(Saved entries)
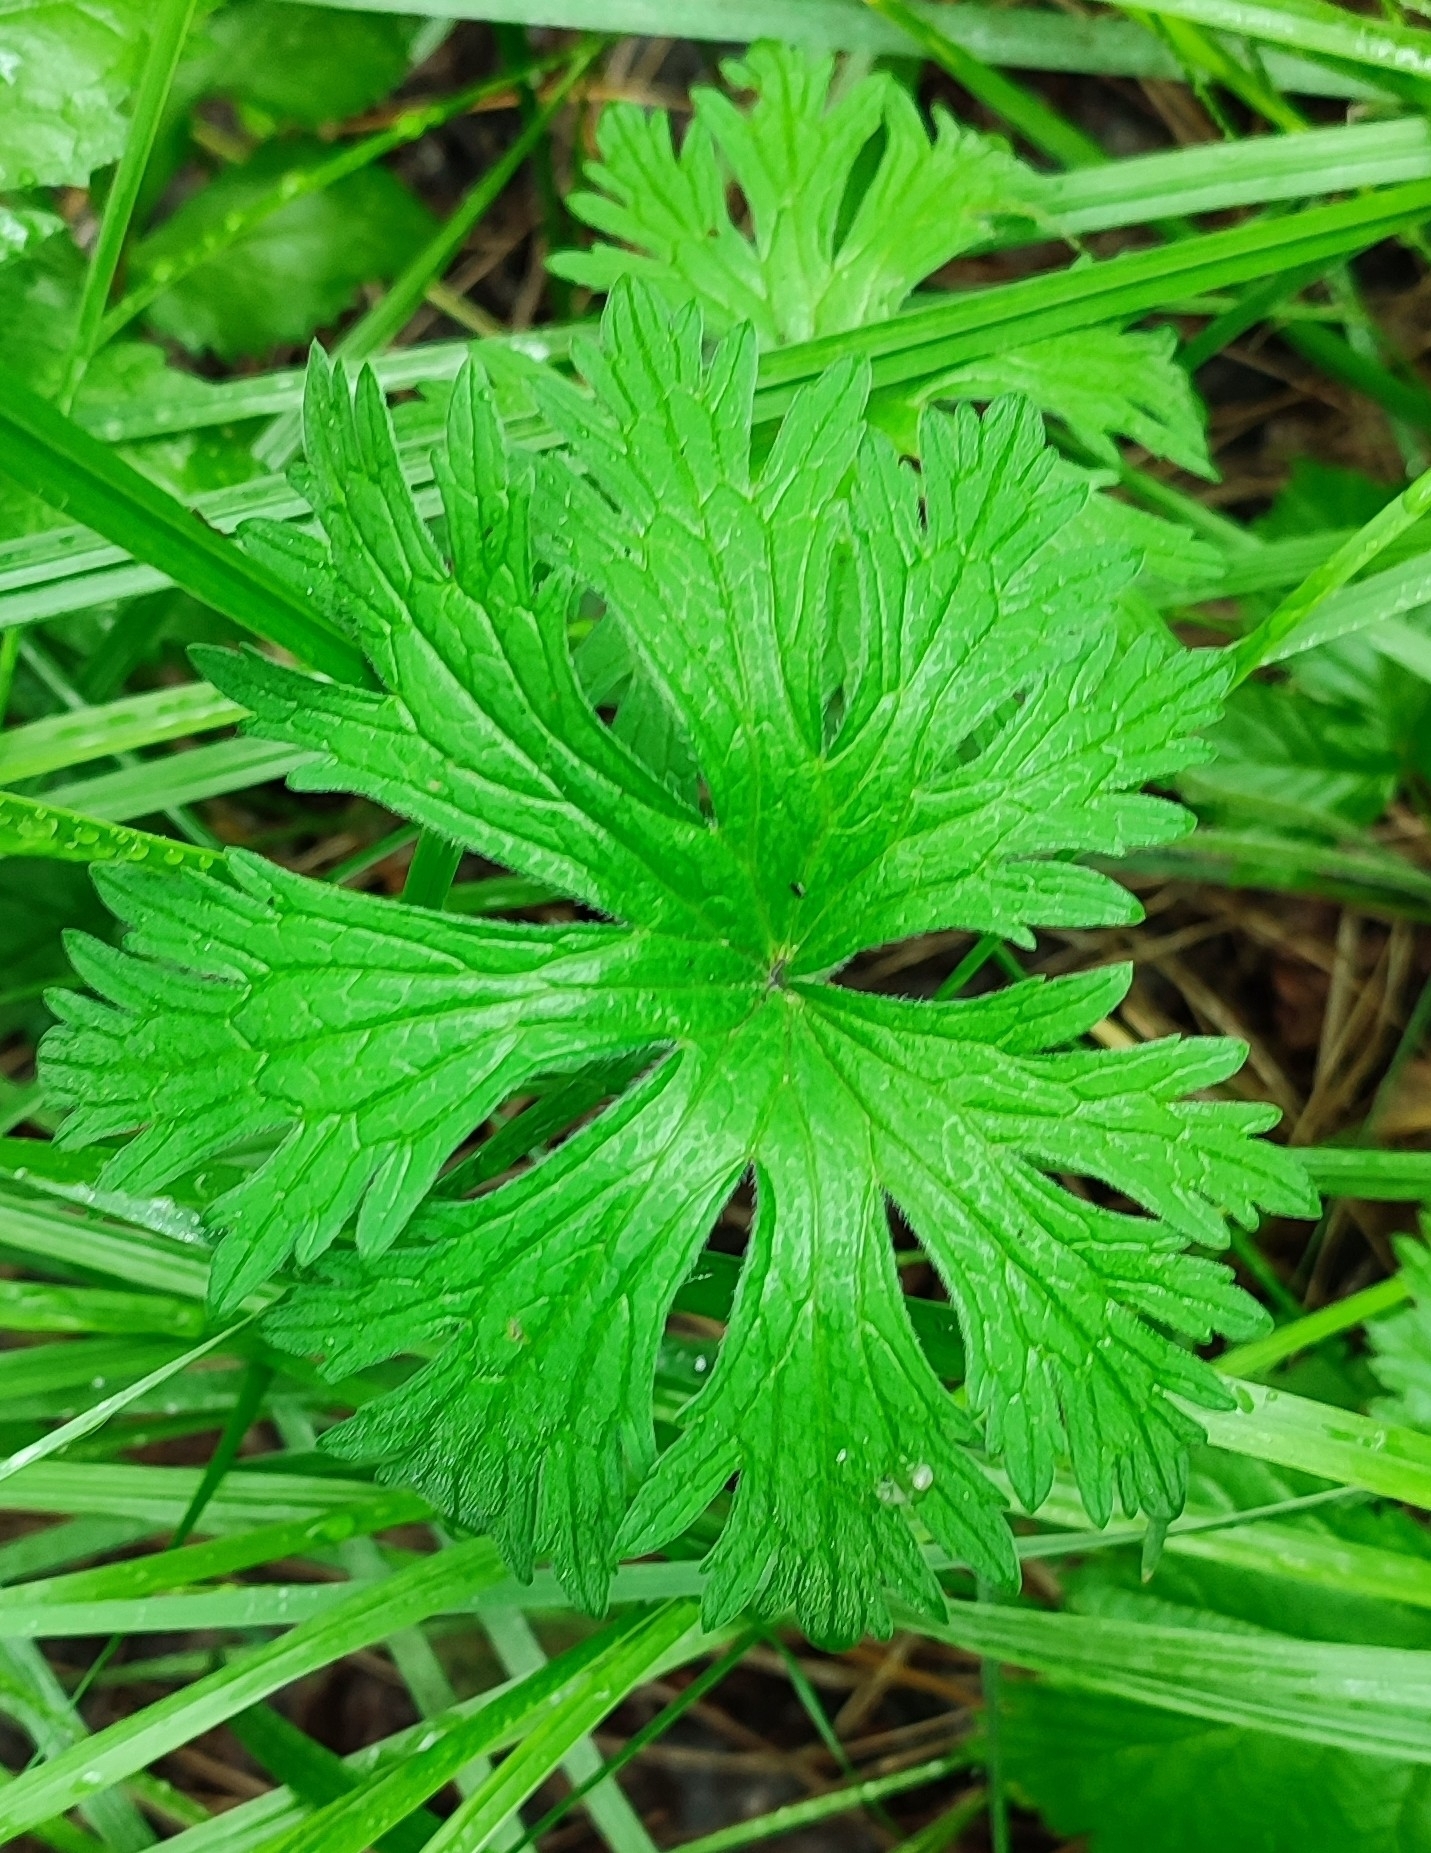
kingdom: Plantae
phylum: Tracheophyta
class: Magnoliopsida
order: Geraniales
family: Geraniaceae
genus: Geranium
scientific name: Geranium pratense
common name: Meadow crane's-bill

## GOAL
Copy the records word for word, starting at the line with "class: Magnoliopsida" and going through the end of the records.

## THE OUTPUT
class: Magnoliopsida
order: Geraniales
family: Geraniaceae
genus: Geranium
scientific name: Geranium pratense
common name: Meadow crane's-bill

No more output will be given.